Ways for wholesale and logistics to leverage technology to improve efficiencies

28 October 2013

Dan Hawker

Dan Hawker

Former Head of Tobacco, Wholesale & Retail

Getting materials and products from point A to point B is integral to any manufacturing process, and often a sore spot for hidden waste and inefficiencies.

This ranges from minimising rising transport costs, due in part to fuel increases and road taxes, to increasing logistical efficiency. Being able to strike a perfect balance between the two is nirvana for many companies. And innovation in logistics and wholesale operations is high on many manufacturers’ agenda.

The logistics-anti-innovation myth

A stigma associated with the logistics industry has been a lack of innovation running through its core. It was reactive to customer’s needs rather than proactive.

A well-known example from the logistics service industry is Federal Express' overnight delivery service for documents and parcels. This innovative service created an entirely new market segment that continues to provide significant profits to Federal Express and benefits to customers. But in technological senses, this couldn’t be further from the truth.

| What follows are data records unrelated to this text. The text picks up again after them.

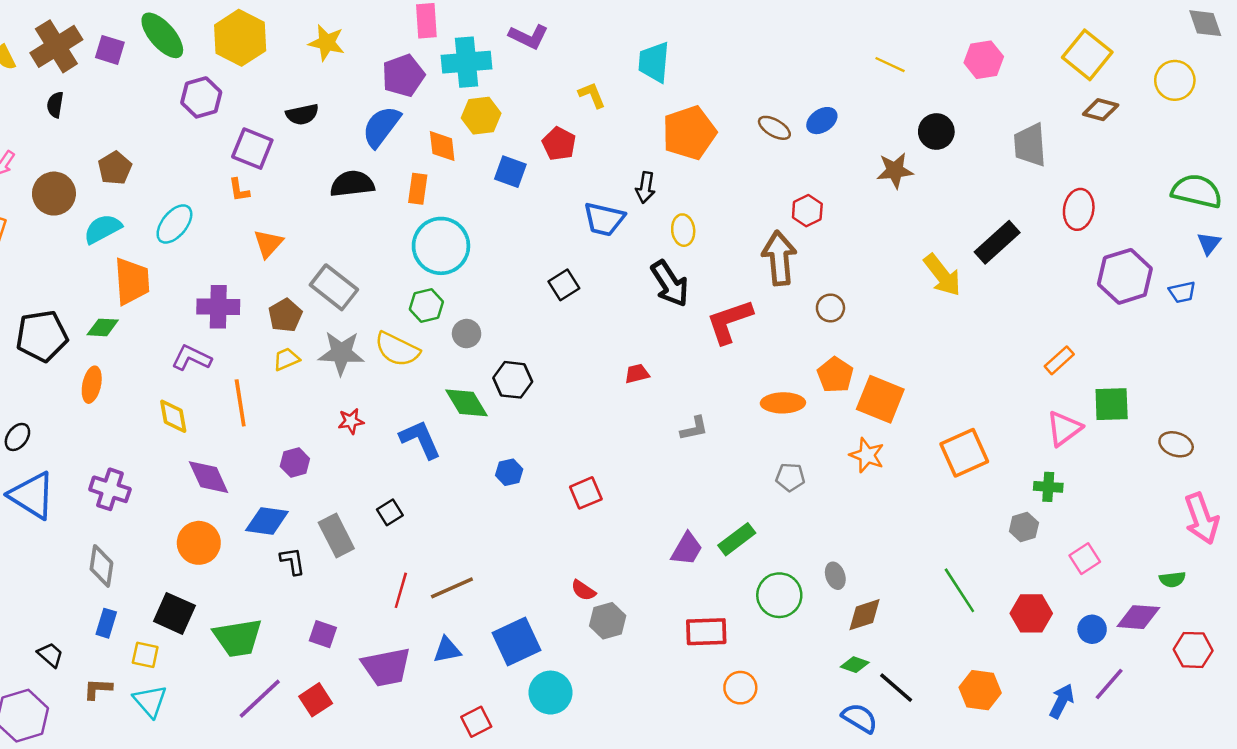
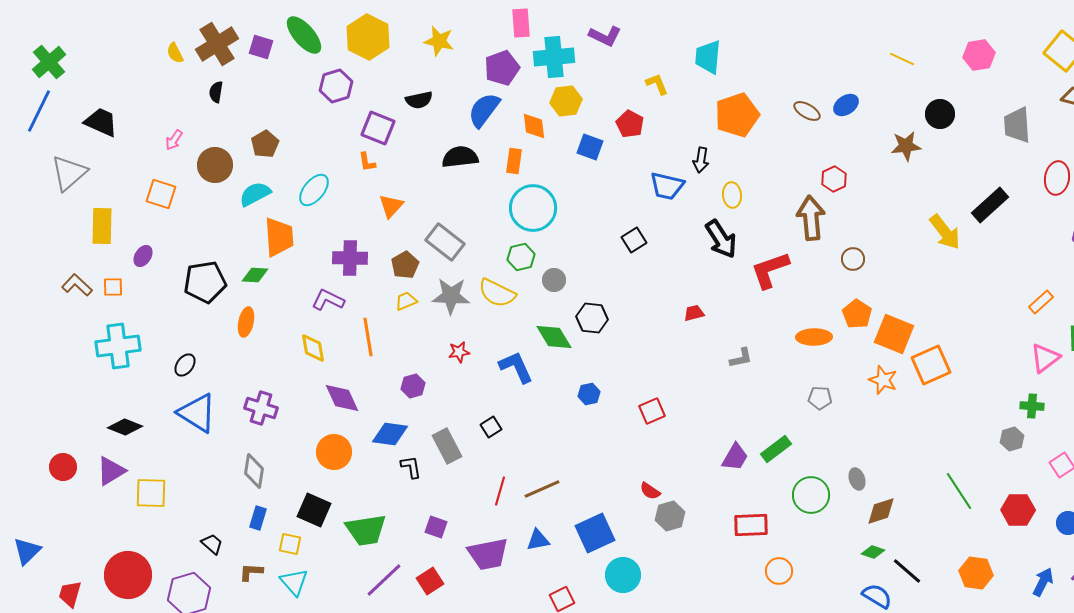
orange square: (964, 453) -> (931, 365), moved

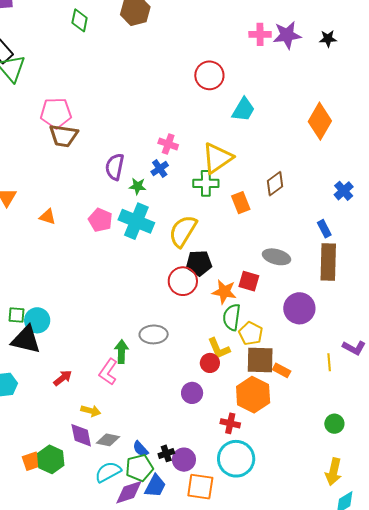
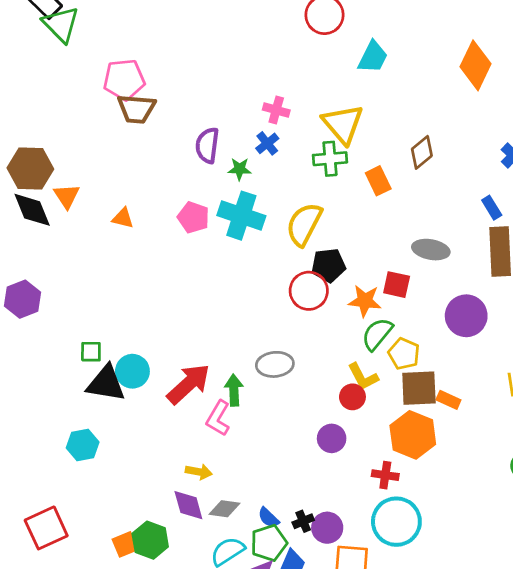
yellow triangle: (217, 158) -> (343, 124), turned -32
green semicircle: (232, 317) -> (377, 334), turned 36
cyan circle: (37, 320) -> (132, 371), moved
red arrow: (63, 378) -> (189, 384), moved, size x1.8

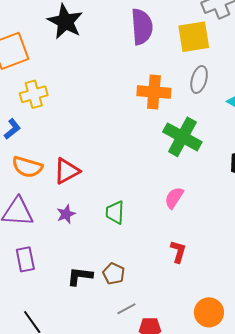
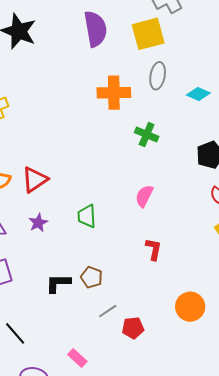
green cross: (182, 137) -> (147, 135), size x0.6

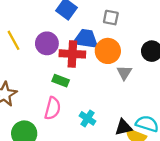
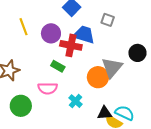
orange circle: (108, 51) -> (98, 77), moved
gray triangle: (124, 73) -> (112, 68), size x1.6
pink semicircle: (53, 108) -> (48, 88), turned 66

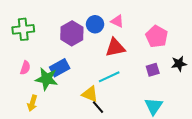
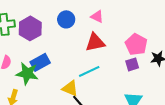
blue circle: (95, 24) -> (66, 19), moved
purple hexagon: (72, 33) -> (30, 28), moved
pink pentagon: (157, 36) -> (136, 44), moved

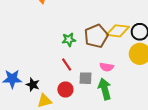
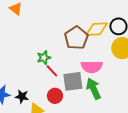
green star: (69, 40) -> (44, 58), moved
pink semicircle: (107, 67) -> (92, 67), size x1.5
gray square: (86, 78) -> (73, 81), size x1.5

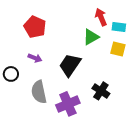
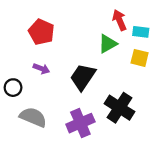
black cross: (101, 91) -> (119, 108), size x1.4
gray semicircle: (39, 92) -> (33, 117), moved, turned 125

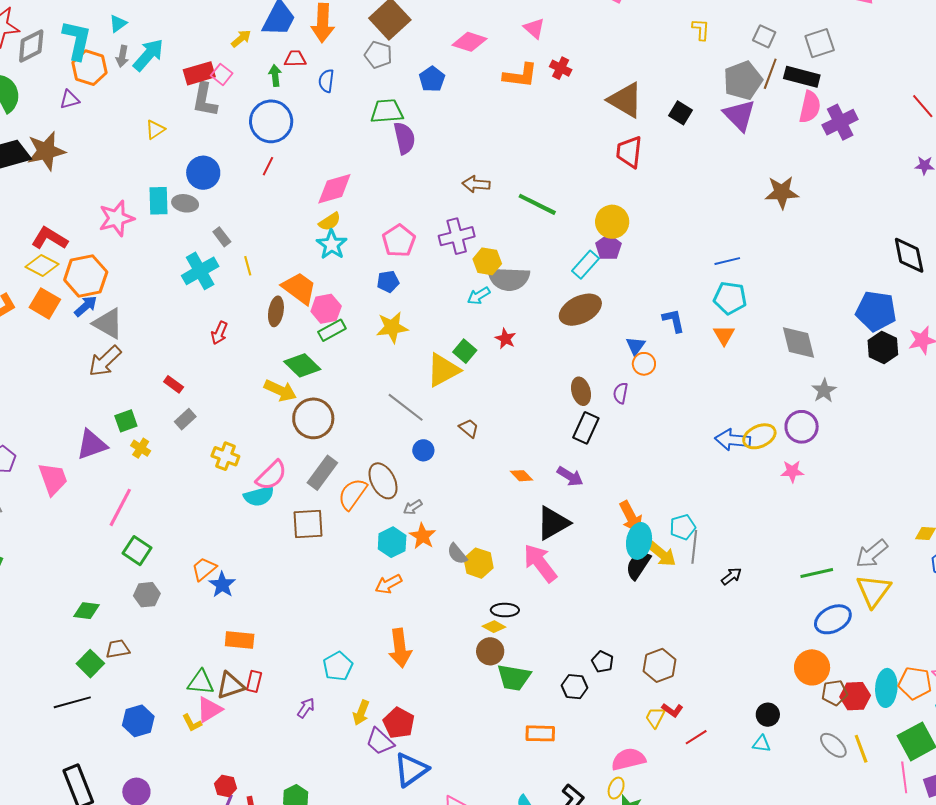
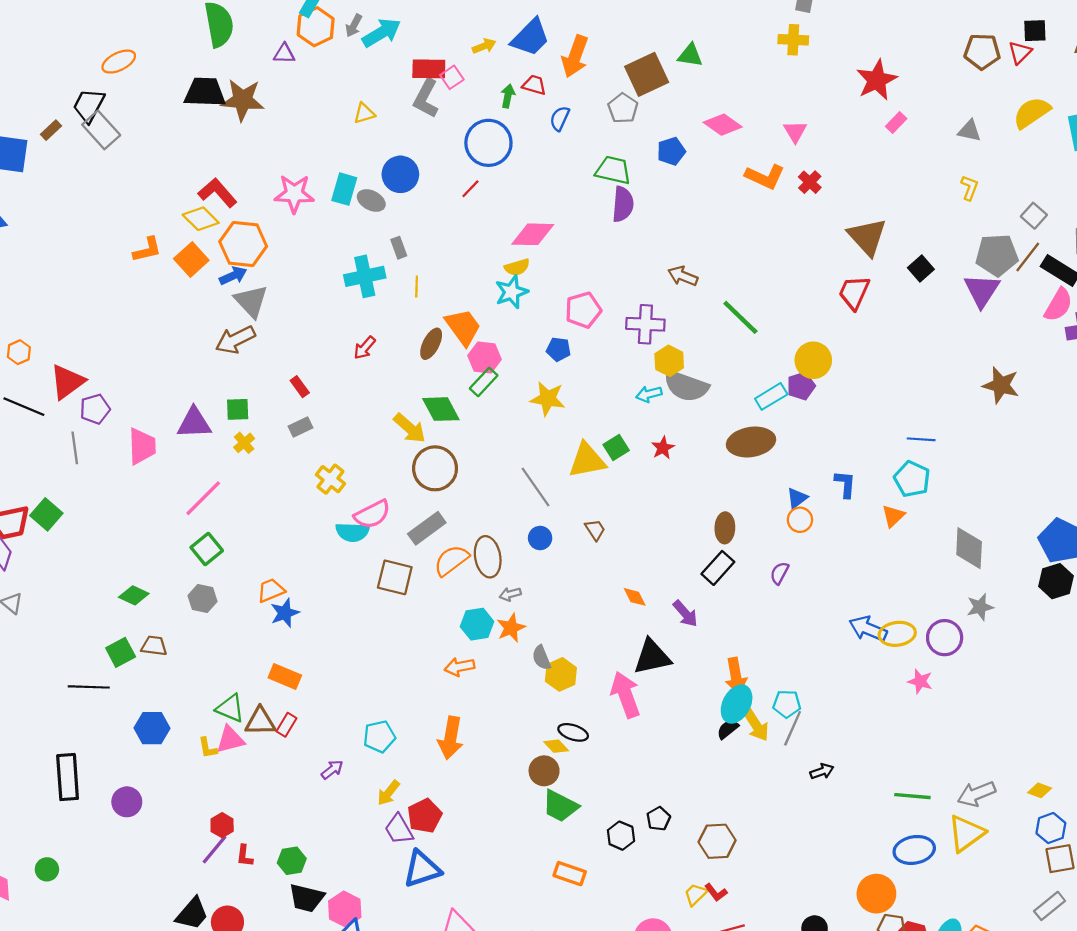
green rectangle: (332, 330) -> (484, 382), turned -36
purple semicircle: (621, 393) -> (779, 573), moved
black semicircle: (638, 565) -> (728, 729), size x0.7

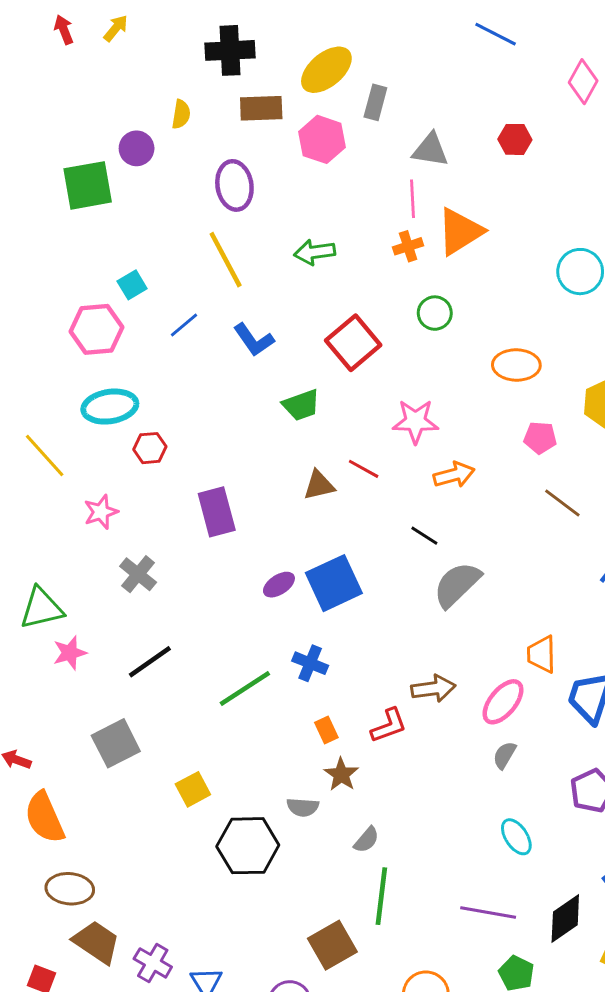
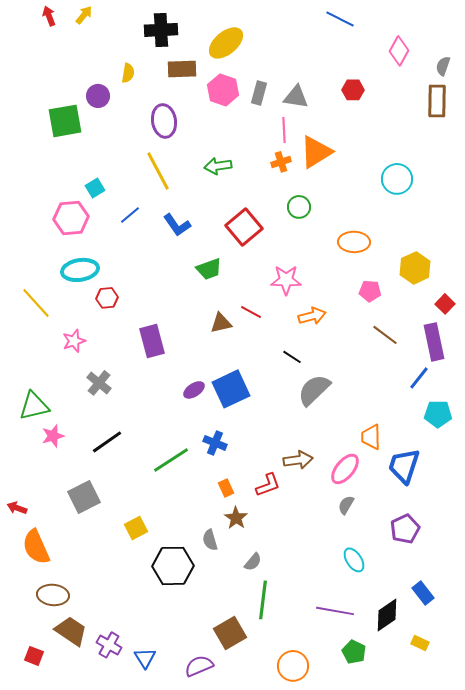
gray rectangle: (375, 102) -> (259, 93), moved
gray semicircle: (303, 807) -> (210, 540), turned 70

American retailer Walmart improved the efficiency of its private fleet by almost 69 percent last year compared to in 2005. All while increasing delivery of cases to 65 million, while driving 28 million fewer miles. How was this achieved?

The heavier loads have minimal impact on its fuel-efficient equipment, which includes an average tractor age of three years and the addition of more than 13,000 skirted trailers. It also adopted ORTEC Vehicle Routing to optimize routes, while using the same company’s Load Building software to optimize its load building. Other users include global retailers such as Tesco and Carrefour and consumer products companies such as Coca-Cola and Proctor & Gamble.

While staying in line with the green agenda, logistics operations have utilised technology to take give added service and make the running of it more efficient. Ultimately, this small but effective move also brings with it agility.

Enhancing the in house setup

So while on the road it is established innovations are happening more in logistics, most UK manufacturers of any scale would have invested in in MRP or ERP systems by now. But it is common for manufacturers to invest in a system which is particularly good for planning manufacturing or is strong in financials.

However, warehouse management is often an afterthought, with manufacturers often still using paper-based picking systems with no or limited automated confirmation processes to track last minute errors. Systems must allow for a common view of stock, and retailers including Aurora, White Stuff and John Lewis are all investing in systems that will support multichannel visibility.

Amazon, the model for customer service innovation which is the envy of all sectors, has set the standard for innovating in its logistics operations. Last year it rolled out its Amazon lockers, offers customers in select locations the option of having their package delivered to an Amazon Locker instead of to their street address. The big logistics firms FedEx, DHL, UPS all missed this as a potential innovation, a small but effective tool towards service enhancement.

Increased supplier communication

In the age of social, web-based communication, retailers are improving supplier communication and transaction processing, helping to cut supply chain costs and bring products to market faster than the competition.

Companies increasing software adoption have seen platforms automate many procedures and relay information about orders to the warehouse, the accounting department and the customer. There are also the added platforms of networks, providing members of logistics chains access to information and applications to support purchase order management, demand forecasting, shipping notices and bar-code label generation.

Another game changing technology to emerge is radio frequency identification (RFID). Its process provides information on a product and its journey through the supply chain. A big innovator this year was Korean tyre manufacturer Kumho Tyres, which in a global first, announced the placing of RFID tags on all Tyre products it manufactures to increase workflow efficiency. It now expects to cut £5.9 million in annual costs in the area of logistics, production and quality control as a result.

What such action proves is that engaging technology will be the big leveller for companies often fighting hard against ever-changing global issues.